How I personally would be inclined to run this as an opening is to have each player introduce their character to the group out of character, including you and the NPC, and, rather than have the whole arena combat be disorienting, establish in the opening narration that the party have been in the arena for about a week. I'd be inclined to have the party know about the NPC's escape plan, and craft an opening scenario where the PCs goal is to be as distracting and entertaining as possible while the NPC gets the door open. The reason I'd do this is that it lets me start the game with the action directly, my opening narration can conclude with the door to the arena floor sliding open which feels more "punchy" to me as a campaign opener. This also helps establish trust in the NPC I want the PCs to befriend; if they were part of his or her scheme to begin with, the first in game interaction they have is right after the NPC has followed through on their promise to bust them all out. It also lets me have the NPC allude to things which happened "off stage" that build trust and cameraderie, like if the party finds some rations in the escape, the NPC can give one player half to say thanks for saving them during some previous combat we didn't see. If the engine of the campaign turns on the PCs caring about the NPC who is murdered, I'd consider it really important to make as sure as possible that every player and every player character likes the NPC.
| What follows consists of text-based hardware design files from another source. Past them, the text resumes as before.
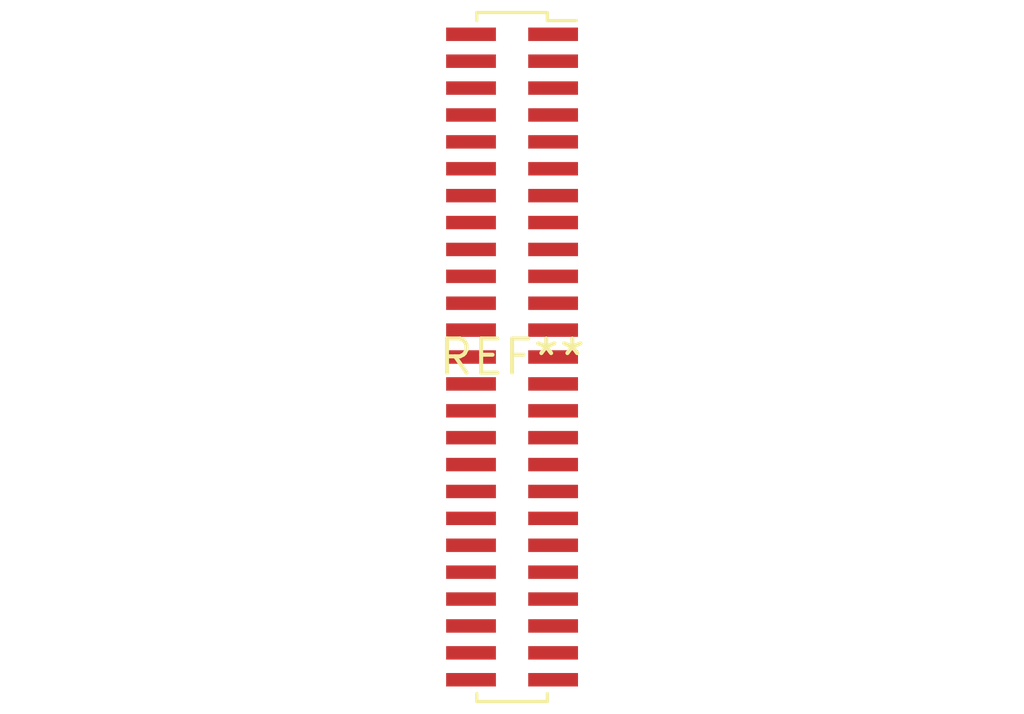
<source format=kicad_pcb>
(kicad_pcb (version 20240108) (generator pcbnew)

  (general
    (thickness 1.6)
  )

  (paper "A4")
  (layers
    (0 "F.Cu" signal)
    (31 "B.Cu" signal)
    (32 "B.Adhes" user "B.Adhesive")
    (33 "F.Adhes" user "F.Adhesive")
    (34 "B.Paste" user)
    (35 "F.Paste" user)
    (36 "B.SilkS" user "B.Silkscreen")
    (37 "F.SilkS" user "F.Silkscreen")
    (38 "B.Mask" user)
    (39 "F.Mask" user)
    (40 "Dwgs.User" user "User.Drawings")
    (41 "Cmts.User" user "User.Comments")
    (42 "Eco1.User" user "User.Eco1")
    (43 "Eco2.User" user "User.Eco2")
    (44 "Edge.Cuts" user)
    (45 "Margin" user)
    (46 "B.CrtYd" user "B.Courtyard")
    (47 "F.CrtYd" user "F.Courtyard")
    (48 "B.Fab" user)
    (49 "F.Fab" user)
    (50 "User.1" user)
    (51 "User.2" user)
    (52 "User.3" user)
    (53 "User.4" user)
    (54 "User.5" user)
    (55 "User.6" user)
    (56 "User.7" user)
    (57 "User.8" user)
    (58 "User.9" user)
  )

  (setup
    (pad_to_mask_clearance 0)
    (pcbplotparams
      (layerselection 0x00010fc_ffffffff)
      (plot_on_all_layers_selection 0x0000000_00000000)
      (disableapertmacros false)
      (usegerberextensions false)
      (usegerberattributes false)
      (usegerberadvancedattributes false)
      (creategerberjobfile false)
      (dashed_line_dash_ratio 12.000000)
      (dashed_line_gap_ratio 3.000000)
      (svgprecision 4)
      (plotframeref false)
      (viasonmask false)
      (mode 1)
      (useauxorigin false)
      (hpglpennumber 1)
      (hpglpenspeed 20)
      (hpglpendiameter 15.000000)
      (dxfpolygonmode false)
      (dxfimperialunits false)
      (dxfusepcbnewfont false)
      (psnegative false)
      (psa4output false)
      (plotreference false)
      (plotvalue false)
      (plotinvisibletext false)
      (sketchpadsonfab false)
      (subtractmaskfromsilk false)
      (outputformat 1)
      (mirror false)
      (drillshape 1)
      (scaleselection 1)
      (outputdirectory "")
    )
  )

  (net 0 "")

  (footprint "PinSocket_2x25_P1.00mm_Vertical_SMD" (layer "F.Cu") (at 0 0))

)

</source>
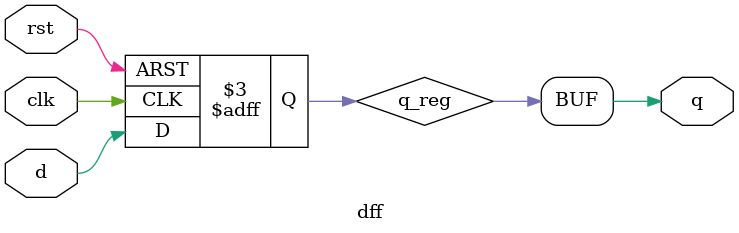
<source format=v>
module DFF8bit(
    input  [7:0] D,      // Entrada de dados de 8 bits
    input        clk,    // Clock (borda de subida)
    input        rst,    // Reset (ativo baixo)
    output [7:0] Q       // Saída registrada
);
    // Flip-flops D individuais para cada bit
    dff dff0(.d(D[0]), .clk(clk), .rst(rst), .q(Q[0]));
    dff dff1(.d(D[1]), .clk(clk), .rst(rst), .q(Q[1]));
    dff dff2(.d(D[2]), .clk(clk), .rst(rst), .q(Q[2]));
    dff dff3(.d(D[3]), .clk(clk), .rst(rst), .q(Q[3]));
    dff dff4(.d(D[4]), .clk(clk), .rst(rst), .q(Q[4]));
    dff dff5(.d(D[5]), .clk(clk), .rst(rst), .q(Q[5]));
    dff dff6(.d(D[6]), .clk(clk), .rst(rst), .q(Q[6]));
    dff dff7(.d(D[7]), .clk(clk), .rst(rst), .q(Q[7]));
endmodule

// Flip-flop D básico
module dff(
    input  d,    // Entrada de dados
    input  clk,  // Clock
    input  rst,  // Reset (ativo baixo)
    output q     // Saída
);
    reg q_reg;
    
    always @(posedge clk or negedge rst) begin
        if (!rst)
            q_reg <= 1'b0;
        else
            q_reg <= d;
    end
    
    assign q = q_reg;
endmodule
</source>
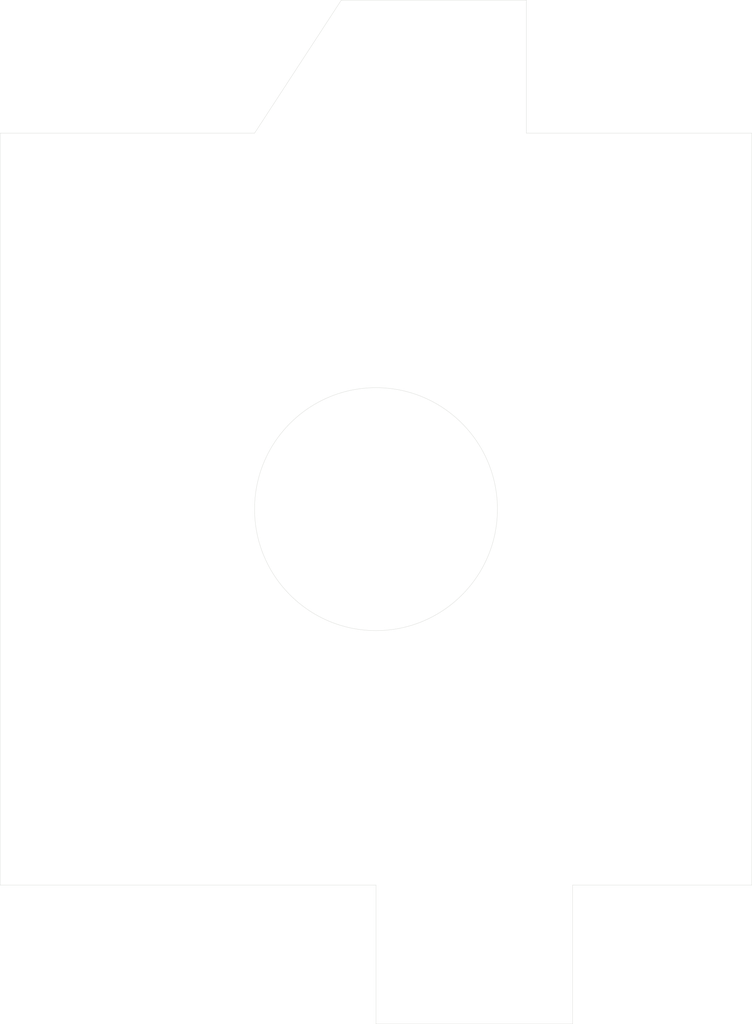
<source format=kicad_pcb>
(kicad_pcb
	(version 20241229)
	(generator "pcbnew")
	(generator_version "9.0")
	(general
		(thickness 1.6)
		(legacy_teardrops no)
	)
	(paper "A4")
	(layers
		(0 "F.Cu" signal)
		(2 "B.Cu" signal)
		(9 "F.Adhes" user "F.Adhesive")
		(11 "B.Adhes" user "B.Adhesive")
		(13 "F.Paste" user)
		(15 "B.Paste" user)
		(5 "F.SilkS" user "F.Silkscreen")
		(7 "B.SilkS" user "B.Silkscreen")
		(1 "F.Mask" user)
		(3 "B.Mask" user)
		(17 "Dwgs.User" user "User.Drawings")
		(19 "Cmts.User" user "User.Comments")
		(21 "Eco1.User" user "User.Eco1")
		(23 "Eco2.User" user "User.Eco2")
		(25 "Edge.Cuts" user)
		(27 "Margin" user)
		(31 "F.CrtYd" user "F.Courtyard")
		(29 "B.CrtYd" user "B.Courtyard")
		(35 "F.Fab" user)
		(33 "B.Fab" user)
		(39 "User.1" user)
		(41 "User.2" user)
		(43 "User.3" user)
		(45 "User.4" user)
	)
	(setup
		(pad_to_mask_clearance 0)
		(allow_soldermask_bridges_in_footprints no)
		(tenting front back)
		(pcbplotparams
			(layerselection 0x00000000_00000000_55555555_5755f5ff)
			(plot_on_all_layers_selection 0x00000000_00000000_00000000_00000000)
			(disableapertmacros no)
			(usegerberextensions no)
			(usegerberattributes yes)
			(usegerberadvancedattributes yes)
			(creategerberjobfile yes)
			(dashed_line_dash_ratio 12.000000)
			(dashed_line_gap_ratio 3.000000)
			(svgprecision 4)
			(plotframeref no)
			(mode 1)
			(useauxorigin no)
			(hpglpennumber 1)
			(hpglpenspeed 20)
			(hpglpendiameter 15.000000)
			(pdf_front_fp_property_popups yes)
			(pdf_back_fp_property_popups yes)
			(pdf_metadata yes)
			(pdf_single_document no)
			(dxfpolygonmode yes)
			(dxfimperialunits yes)
			(dxfusepcbnewfont yes)
			(psnegative no)
			(psa4output no)
			(plot_black_and_white yes)
			(sketchpadsonfab no)
			(plotpadnumbers no)
			(hidednponfab no)
			(sketchdnponfab yes)
			(crossoutdnponfab yes)
			(subtractmaskfromsilk no)
			(outputformat 1)
			(mirror no)
			(drillshape 1)
			(scaleselection 1)
			(outputdirectory "")
		)
	)
	(net 0 "")
	(gr_line
		(start 105 194)
		(end 139 194)
		(stroke
			(width 0.05)
			(type solid)
		)
		(layer "Edge.Cuts")
		(uuid "060b9c2a-cdb0-449d-add4-01dc750d77cb")
	)
	(gr_line
		(start 105 170)
		(end 105 194)
		(stroke
			(width 0.05)
			(type solid)
		)
		(layer "Edge.Cuts")
		(uuid "1734fc70-4282-44f0-a9b1-7af7b9e7ea9f")
	)
	(gr_line
		(start 131 40)
		(end 170 40)
		(stroke
			(width 0.05)
			(type solid)
		)
		(layer "Edge.Cuts")
		(uuid "2ad0797e-1b95-4e06-b800-05ebae36a09e")
	)
	(gr_line
		(start 139 170)
		(end 139 194)
		(stroke
			(width 0.05)
			(type solid)
		)
		(layer "Edge.Cuts")
		(uuid "2d27e296-3ed1-4b2b-a9cd-052ed8a59424")
	)
	(gr_line
		(start 84 40)
		(end 99 17)
		(stroke
			(width 0.05)
			(type solid)
		)
		(layer "Edge.Cuts")
		(uuid "3416fb07-706e-45c0-ae31-eb1e51d88bde")
	)
	(gr_line
		(start 131 40)
		(end 131 17)
		(stroke
			(width 0.05)
			(type solid)
		)
		(layer "Edge.Cuts")
		(uuid "5d9218d6-0ab4-481a-b789-0c9db4a8a5f4")
	)
	(gr_line
		(start 40 40)
		(end 40 170)
		(stroke
			(width 0.05)
			(type solid)
		)
		(layer "Edge.Cuts")
		(uuid "8d31bb91-cd77-47a9-ad50-59b26bdc3d73")
	)
	(gr_line
		(start 99 17)
		(end 131 17)
		(stroke
			(width 0.05)
			(type solid)
		)
		(layer "Edge.Cuts")
		(uuid "9a9edd06-2389-4b18-8550-5527bd69e71a")
	)
	(gr_circle
		(center 105 105)
		(end 126 105)
		(stroke
			(width 0.05)
			(type default)
		)
		(fill no)
		(layer "Edge.Cuts")
		(uuid "c4ff585e-1792-4c45-8bbe-7b555660a6a1")
	)
	(gr_line
		(start 40 170)
		(end 105 170)
		(stroke
			(width 0.05)
			(type solid)
		)
		(layer "Edge.Cuts")
		(uuid "e4f9830a-6ae6-49f0-bf0e-130d64c1613a")
	)
	(gr_line
		(start 40 40)
		(end 84 40)
		(stroke
			(width 0.05)
			(type solid)
		)
		(layer "Edge.Cuts")
		(uuid "ee712a04-86d9-4af9-a135-c6cab7cd9dff")
	)
	(gr_line
		(start 139 170)
		(end 170 170)
		(stroke
			(width 0.05)
			(type solid)
		)
		(layer "Edge.Cuts")
		(uuid "f38079b5-bdb8-48fa-97da-b01206d93d25")
	)
	(gr_line
		(start 170 40)
		(end 170 170)
		(stroke
			(width 0.05)
			(type solid)
		)
		(layer "Edge.Cuts")
		(uuid "f59670ce-57f2-4e1c-b763-b62749c88d72")
	)
	(embedded_fonts no)
)

</source>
None of that is to say you should do it that way! Just some ideas on how to get the players to care about the NPC, because it sounds like the worst thing that could happen for your campaign is for the NPC to get murdered and someone to pipe up "I didn't really trust the guy anyway".
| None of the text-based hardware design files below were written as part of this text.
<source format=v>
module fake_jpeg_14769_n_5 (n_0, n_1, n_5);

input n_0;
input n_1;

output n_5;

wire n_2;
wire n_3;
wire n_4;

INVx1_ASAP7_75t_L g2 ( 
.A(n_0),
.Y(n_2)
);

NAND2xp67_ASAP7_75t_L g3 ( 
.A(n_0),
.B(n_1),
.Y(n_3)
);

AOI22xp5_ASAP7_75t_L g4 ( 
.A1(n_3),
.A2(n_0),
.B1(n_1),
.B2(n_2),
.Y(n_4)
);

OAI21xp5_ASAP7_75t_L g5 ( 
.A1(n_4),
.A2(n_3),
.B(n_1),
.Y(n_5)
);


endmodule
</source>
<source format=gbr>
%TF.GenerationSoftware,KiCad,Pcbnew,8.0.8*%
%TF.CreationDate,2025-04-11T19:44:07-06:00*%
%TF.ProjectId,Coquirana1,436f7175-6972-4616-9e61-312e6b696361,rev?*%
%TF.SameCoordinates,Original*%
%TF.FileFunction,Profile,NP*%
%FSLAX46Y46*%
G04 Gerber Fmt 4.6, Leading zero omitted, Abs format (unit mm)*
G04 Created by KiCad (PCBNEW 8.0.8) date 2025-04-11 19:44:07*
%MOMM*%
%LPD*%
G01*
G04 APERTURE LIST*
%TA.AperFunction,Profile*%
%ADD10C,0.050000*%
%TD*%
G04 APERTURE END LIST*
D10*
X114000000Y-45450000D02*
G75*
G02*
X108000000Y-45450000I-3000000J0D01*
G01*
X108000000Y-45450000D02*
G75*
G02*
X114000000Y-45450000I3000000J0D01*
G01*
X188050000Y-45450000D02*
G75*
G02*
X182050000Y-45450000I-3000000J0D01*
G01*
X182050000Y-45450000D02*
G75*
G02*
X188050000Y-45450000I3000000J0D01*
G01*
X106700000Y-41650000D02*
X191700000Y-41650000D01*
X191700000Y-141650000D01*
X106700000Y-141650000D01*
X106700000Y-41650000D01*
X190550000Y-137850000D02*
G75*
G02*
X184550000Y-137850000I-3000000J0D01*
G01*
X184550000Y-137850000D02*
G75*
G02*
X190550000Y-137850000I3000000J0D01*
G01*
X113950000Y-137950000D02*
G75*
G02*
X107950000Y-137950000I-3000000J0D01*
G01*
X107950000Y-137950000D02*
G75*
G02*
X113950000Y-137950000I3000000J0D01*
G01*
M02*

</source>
As to whether this is enough activity for 2 x 3hr sessions, I'd say both yes and no. Yes, in the sense that I'd estimate the arena + escape to take 2 sessions because you've predicted it will take 1 and in my experience groups always move slower than the DM predicts. But no in the sense that you're expecting the players to reach the end of that by the end of session 1, and so session 2 should be the post-escape portion, but all you've noted for that is "things open up in terms of how they proceed, but the NPC who has helped them (and who they hopefully build some trust and loyalty to) will be murdered", which is very vague for a whole session. Obviously you might have just as much prepped for that as for the arena+escape and just didn't mention it.